From gauge transformations, you know that the physically observable fields E and B do not uniquely determine the potentials φ and A — you can add gradients and time derivatives to the potentials without changing any observable. Specifically, the transformation φ → φ − ∂λ/∂t and A → A + ∇λ (for any scalar function λ) leaves E and B unchanged. This is gauge freedom: an infinite family of (φ, A) pairs all describe exactly the same physical situation. A gauge condition is a mathematical constraint that picks one representative from this family, chosen to make the equations easiest to solve.
The Lorentz gauge imposes ∇·A + (1/c²)∂φ/∂t = 0. Substituting this into Maxwell's equations produces a beautiful result: the equations for φ and A decouple completely and each satisfies an identical wave equation — □²φ = −ρ/ε₀ and □²A = −μ₀J, where □² = ∇² − (1/c²)∂²/∂t² is the d'Alembertian operator. The scalar and vector potentials are driven independently by their respective sources (charge density ρ and current density J). This decoupling makes the Lorentz gauge the natural choice for radiation problems, where both potentials are dynamically active. The condition is also Lorentz covariant — it preserves its form under Lorentz boosts — which makes it the gauge of choice in relativistic and quantum field theory treatments.
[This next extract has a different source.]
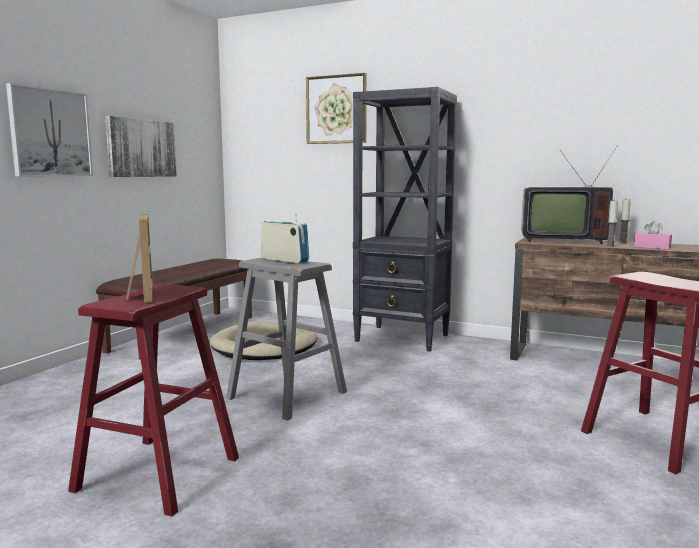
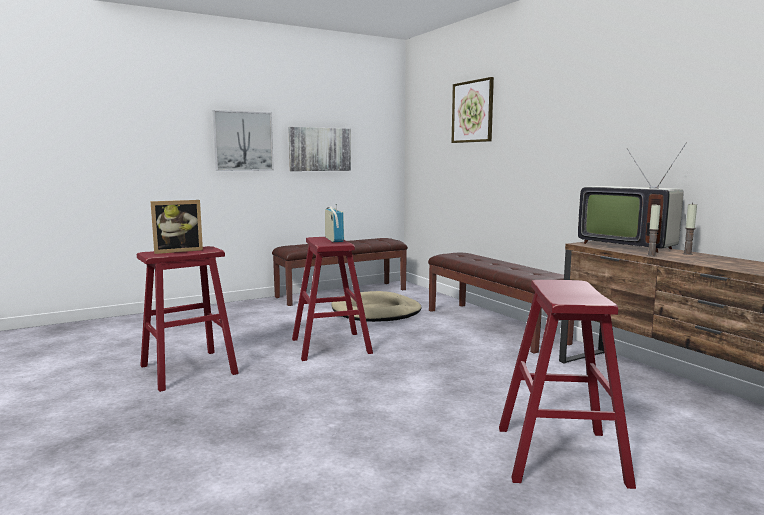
camera: 35 degrees right, 0 degrees up
(139, 295) = (178, 250): picture frame -> picture frame turned 45 degrees clockwise
(287, 395) = (330, 346): grey stool -> red stool
(403, 338) = (494, 325): black bookcase -> brown bench
(652, 247) = (698, 261): pink tissue box -> none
The Coulomb gauge (also called the transverse gauge) imposes ∇·A = 0 instead. This does not decouple the equations as cleanly: the scalar potential still satisfies the instantaneous Poisson equation ∇²φ = −ρ/ε₀, which seems to imply φ propagates instantaneously — faster than light. This apparent violation of relativity is illusory: φ alone is not observable; only the combination that produces E and B is physical, and that combination propagates causally. The Coulomb gauge trades relativistic transparency for computational convenience in problems with a clear static charge distribution: φ is found quickly from Poisson's equation, then the more complicated equation for A handles the radiation. It is popular in quantum optics and condensed matter, where non-relativistic approximations are appropriate.
Choosing a gauge is like choosing a coordinate system: the physics is the same regardless, but the algebra can be very different. The Lorentz gauge is the relativist's and radiator's tool — it keeps the equations symmetric and covariant. The Coulomb gauge is the electrostatics and quantum optics practitioner's tool — it separates the "near-field" Coulomb interaction from the radiation field with minimal computation. As you advance to retarded potentials and quantum electrodynamics, you will encounter both again and again, choosing between them based on which makes the physics most transparent for the problem at hand.